As faithful readers of this blog already know, I have little love or respect for the National Education Association--the strongest teachers' union in the country and one of the strongest unions in the United States. To briefly reiterate, my biggest argument with the NEA is that it's grossly self-interested in the preservation and expansion of its membership--not the education of our nation's youngsters. The NEA promotes mediocrity, rewarding teachers with the longest service with top salaries while completely disdaining individual initiative and achievement so that the best teachers receive the highest reward. Sure, the NEA gives plenty of awards, but real incentives are financial--and there's no way the NEA will allow anything but remuneration based on seniority.

The preservation of the mediocre is not the NEA's only goal. It also fiercely defends the grossly incompetent. This was most graphically revealed this week in the Southern California city of Compton. McKinley Elementary School has consistently underperformed over the past decade, and ranks in the bottom 10% of California's elementary schools. The students' parents--exercising their rights under a law passed by the California legislature in January--signed petitions demanding school reforms, including the firing of the administration and the faculty, in favor of a charter school. Under the new law, if more than 51% of the parents sign such a petition, they can choose from a menu of school reforms--from conversion to a charter school to removal of the principal and faculty to closing the school outright.

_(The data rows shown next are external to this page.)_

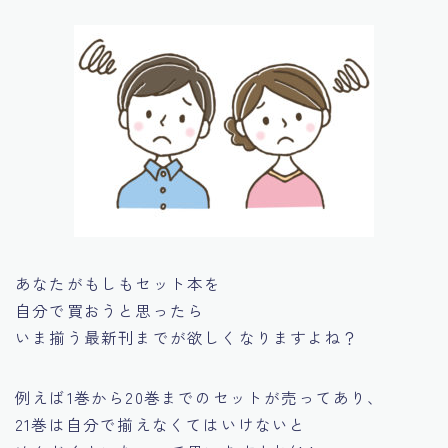
あなたがもしもセット本を
自分で買おうと思ったら
いま揃う最新刊までが欲しくなりますよね？
例えば1巻から20巻までのセットが売ってあり、
21巻は自分で揃えなくてはいけないと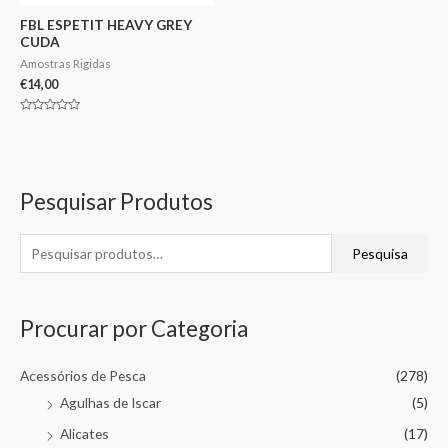
FBL ESPETIT HEAVY GREY
CUDA
Amostras Rigidas
€
14,00
Avaliação
0
de
5
Pesquisar Produtos
Pesquisa
Procurar por Categoria
Acessórios de Pesca
(278)
Agulhas de Iscar
(5)
Alicates
(17)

The move by the parents was applauded by Governor Schwarzenegger, as well as by Obama's Secretary of Education, Arne Duncan. "This is the beginning of a revolution", said Ben Austin, executive director of Parent Revolution, a Los Angeles-based nonprofit organization focusing on education reform. "Parents are waking up to the fact their schools are failing because they are run on an agenda designed for adults. We advocate a kids-first agenda."

The new California law has inspired similar legislation in the state of Connecticut with six other states now considering parent trigger laws similar to California's.

The reaction of the California Teacher's Association was predictable: it is questioning the way the signatures were gathered and intends to pursue legal action.

But Mr. Austin concludes: "Parents are the only ones who truly care about their children. The only way to truly change things is to take power away from adults with an agenda."